Quenched Stresses And Linear Elastic Response Of Random Packings Of Frictionless Particles Near Jamming
thesisposted on 01.02.2014, 00:00 authored by Kamran Karimi
We study stress correlations and elastic response in large-scale computer simulations of particle packings near jamming. We show that there are characteristic lengths in both the stresses and elastic response that diverge in similar ways as the confining pressure approaches zero from above. For the case of the stress field, we show that the power spectrum of the hydrostatic pressure and shear stress agrees with a field-theoretic framework proposed by Henkes and Chakraborty  at short to intermediate wavelengths (where the power is flat in Fourier space), but contains significant excess power at wavelengths larger than about 50 to 100 particle diameters, with the specific crossover point going to larger wavelength at decreasing pressure, consistent with a divergence at p=0.These stress correlations were missed in previous studies by other groups due to limited system size. For the case of the elastic response, we probe the system in three ways: i) point forcing, ii) constrained homogeneous deformation where the system is driven with no-slip boundary conditions, and iii) free periodic homogeneous deformation.
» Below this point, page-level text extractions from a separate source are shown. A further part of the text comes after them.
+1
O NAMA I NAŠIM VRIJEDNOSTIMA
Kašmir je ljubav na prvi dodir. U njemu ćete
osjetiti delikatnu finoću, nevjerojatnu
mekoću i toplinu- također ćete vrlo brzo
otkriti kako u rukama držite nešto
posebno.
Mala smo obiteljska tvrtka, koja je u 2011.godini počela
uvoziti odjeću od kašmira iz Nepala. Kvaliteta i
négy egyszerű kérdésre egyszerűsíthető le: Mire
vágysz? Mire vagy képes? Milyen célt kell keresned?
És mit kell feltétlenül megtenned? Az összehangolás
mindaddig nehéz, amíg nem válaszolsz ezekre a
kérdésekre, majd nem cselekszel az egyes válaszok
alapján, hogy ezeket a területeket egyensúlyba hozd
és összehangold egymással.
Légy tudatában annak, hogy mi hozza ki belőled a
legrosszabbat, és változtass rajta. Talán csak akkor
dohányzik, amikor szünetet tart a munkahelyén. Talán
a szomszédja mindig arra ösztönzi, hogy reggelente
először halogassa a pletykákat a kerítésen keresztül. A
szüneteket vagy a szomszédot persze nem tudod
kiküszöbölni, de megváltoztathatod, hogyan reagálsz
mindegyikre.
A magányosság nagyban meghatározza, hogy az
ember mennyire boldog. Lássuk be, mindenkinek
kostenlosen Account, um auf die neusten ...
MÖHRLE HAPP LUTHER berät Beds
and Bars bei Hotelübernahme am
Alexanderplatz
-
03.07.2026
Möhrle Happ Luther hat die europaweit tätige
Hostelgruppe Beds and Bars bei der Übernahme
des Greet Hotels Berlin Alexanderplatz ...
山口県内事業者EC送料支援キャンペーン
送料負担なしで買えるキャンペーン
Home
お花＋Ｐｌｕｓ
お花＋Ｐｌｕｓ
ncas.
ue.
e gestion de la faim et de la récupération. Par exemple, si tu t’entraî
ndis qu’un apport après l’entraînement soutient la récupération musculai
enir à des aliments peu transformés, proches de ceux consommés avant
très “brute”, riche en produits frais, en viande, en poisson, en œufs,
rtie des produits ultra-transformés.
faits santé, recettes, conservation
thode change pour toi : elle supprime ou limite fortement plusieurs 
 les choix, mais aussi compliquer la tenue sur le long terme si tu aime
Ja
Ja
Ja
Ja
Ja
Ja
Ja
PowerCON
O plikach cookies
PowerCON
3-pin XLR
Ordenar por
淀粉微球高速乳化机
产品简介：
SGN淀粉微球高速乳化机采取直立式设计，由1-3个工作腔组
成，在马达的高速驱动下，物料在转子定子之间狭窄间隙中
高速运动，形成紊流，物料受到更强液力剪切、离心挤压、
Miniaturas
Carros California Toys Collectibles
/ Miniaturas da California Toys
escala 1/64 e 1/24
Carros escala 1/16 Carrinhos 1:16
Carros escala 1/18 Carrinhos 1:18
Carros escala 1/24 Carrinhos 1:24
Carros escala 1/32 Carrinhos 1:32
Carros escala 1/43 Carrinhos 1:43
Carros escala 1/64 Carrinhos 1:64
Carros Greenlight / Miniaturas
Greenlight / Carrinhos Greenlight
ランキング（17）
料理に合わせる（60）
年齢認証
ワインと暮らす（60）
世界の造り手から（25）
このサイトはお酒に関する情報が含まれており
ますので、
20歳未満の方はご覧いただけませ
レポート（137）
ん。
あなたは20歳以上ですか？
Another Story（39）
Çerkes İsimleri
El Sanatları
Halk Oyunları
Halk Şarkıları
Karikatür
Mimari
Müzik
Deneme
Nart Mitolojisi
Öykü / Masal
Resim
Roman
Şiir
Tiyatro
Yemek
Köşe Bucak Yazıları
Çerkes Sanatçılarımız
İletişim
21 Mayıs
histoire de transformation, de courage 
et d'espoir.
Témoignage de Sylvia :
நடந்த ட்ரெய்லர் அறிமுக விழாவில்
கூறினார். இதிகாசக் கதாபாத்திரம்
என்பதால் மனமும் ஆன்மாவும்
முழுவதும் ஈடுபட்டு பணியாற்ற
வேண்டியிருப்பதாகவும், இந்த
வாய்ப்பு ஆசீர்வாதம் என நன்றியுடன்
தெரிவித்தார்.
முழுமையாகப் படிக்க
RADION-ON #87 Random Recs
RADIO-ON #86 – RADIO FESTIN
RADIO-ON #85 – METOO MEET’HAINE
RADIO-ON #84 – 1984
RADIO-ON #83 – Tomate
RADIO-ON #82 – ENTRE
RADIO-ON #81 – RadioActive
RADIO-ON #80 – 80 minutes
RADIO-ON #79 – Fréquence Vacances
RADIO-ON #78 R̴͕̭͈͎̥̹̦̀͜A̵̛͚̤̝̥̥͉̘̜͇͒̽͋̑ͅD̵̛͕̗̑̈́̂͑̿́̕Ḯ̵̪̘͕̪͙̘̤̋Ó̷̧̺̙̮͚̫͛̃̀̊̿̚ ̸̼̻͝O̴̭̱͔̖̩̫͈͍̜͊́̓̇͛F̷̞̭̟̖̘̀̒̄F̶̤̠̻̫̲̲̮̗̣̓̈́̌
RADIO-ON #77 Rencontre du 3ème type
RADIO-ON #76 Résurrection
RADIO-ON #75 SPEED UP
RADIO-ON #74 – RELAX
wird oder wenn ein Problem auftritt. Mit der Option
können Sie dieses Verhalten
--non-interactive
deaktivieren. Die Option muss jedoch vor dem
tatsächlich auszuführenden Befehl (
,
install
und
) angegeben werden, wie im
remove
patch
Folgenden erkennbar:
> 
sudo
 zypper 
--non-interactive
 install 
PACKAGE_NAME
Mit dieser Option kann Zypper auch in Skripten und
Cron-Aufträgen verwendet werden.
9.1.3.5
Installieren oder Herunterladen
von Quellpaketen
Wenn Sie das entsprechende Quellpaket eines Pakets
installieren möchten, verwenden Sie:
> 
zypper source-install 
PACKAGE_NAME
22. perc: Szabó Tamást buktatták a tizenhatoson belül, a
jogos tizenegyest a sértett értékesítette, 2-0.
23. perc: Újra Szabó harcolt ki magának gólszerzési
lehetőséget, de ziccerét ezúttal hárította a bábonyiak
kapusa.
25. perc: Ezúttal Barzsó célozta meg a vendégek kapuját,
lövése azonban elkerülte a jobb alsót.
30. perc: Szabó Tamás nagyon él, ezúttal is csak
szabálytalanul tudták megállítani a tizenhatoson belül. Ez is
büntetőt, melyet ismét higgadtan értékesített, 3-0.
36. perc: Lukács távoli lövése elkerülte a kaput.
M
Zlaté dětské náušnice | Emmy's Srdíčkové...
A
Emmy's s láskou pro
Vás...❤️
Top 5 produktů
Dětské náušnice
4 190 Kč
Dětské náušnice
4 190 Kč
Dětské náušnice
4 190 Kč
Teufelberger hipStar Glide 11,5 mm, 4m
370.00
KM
For the point force, we see distinct characteristic lengths for longitudinal and transverse modes each of which diverges in a different way with decreasing pressure with ET⇠p-1/4 and EL⇠p -0.4 respectively. For the constrained homogeneous deformation we see a scaling of the local shear modulus with the size of the probing region consistent with E⇠p-1/2 similar to the EL⇠p-0.4 observed in the longitudinal component of the point response and in perfect agreement with the rigidity length discussed in recently proposed scenarios for jamming. Finally, we show that the transverse and longitudinal contributions to the strain field in response to unconstrained deformation (either volumetric or shear) have markedly different behavior. The transverse contribution is surprisingly invariant with respect to p with localized shear transformations dominating the response down to surprisingly small pressures. The longitudinal contribution develops a feature at small wavelength that intensifies with decreasing p but does not show any appreciable change in length. We interpret this pressure-invariant length as the characteristic shear zone size.